While there's little doubt that dogs are capable of feeling primary emotions, which include feelings such as happiness, sadness and fear, there's far less evidence that dogs experience what are called secondary emotions, which include guilt and shame, says Scientific American. Secondary emotions are much more complex, and researchers surmise that dogs simply don't have the cognitive ability to process such complicated feelings.
Learned Behavior
The truth is, while there is no scientific evidence that dogs actually feel guilt or shame, there is also no proof that they don't. That said, PBS News Hour reports that some studies, such as one conducted by New York City's Barnard College associate professor of psychology Alexandra Horowitz, suggest that the guilty look dogs give when they're caught in the act is a learned response to human reactions. In the study, dogs acted guilty when scolded by their owners, regardless of whether they had actually committed the act for which they were being scolded. Based on this, it seems likely that dogs learn quickly that when pet parents unhappy with them, they can placate their humans by looking sad.
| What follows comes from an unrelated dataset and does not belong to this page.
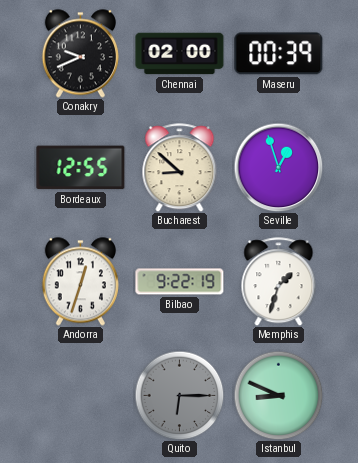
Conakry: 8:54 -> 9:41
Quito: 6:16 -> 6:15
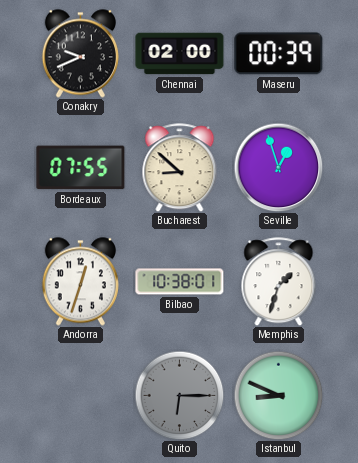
Bordeaux: 12:55 -> 07:55
Bilbao: 9:22 -> 10:38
Another experiment conducted by Eötvös Loránd University in Budapest, which appeared in the journal Applied Animal Behavior Science, corroborated these findings. The experiment was designed to answer two questions: would "guilty dogs" who had misbehaved greet their owners differently from those who had not misbehaved, and could owners accurately determine by the way they were greeted whether their dogs had done something wrong? The study found that not only were dog parents unable to accurately tell whether their dogs had messed up, but as with the other study, both guilty and innocent dogs acted ashamed only when their owners assumed they had misbehaved and spoke to their dogs accordingly.
Does Dog Shaming Work?
Maybe your dog doesn't feel actual guilt over his transgressions, but it's clear that he can tell when you're unhappy with him. The problem is, your dog often has no idea why you're angry, The Telegraph reports. Dogs can't be shamed into avoiding bad behavior when they have no understanding of which thing they did was bad. Reprimanding your dog only works if you can do it either while he's committing the act or immediately after so that he makes the association between his behavior and the consequence, reports USA Today.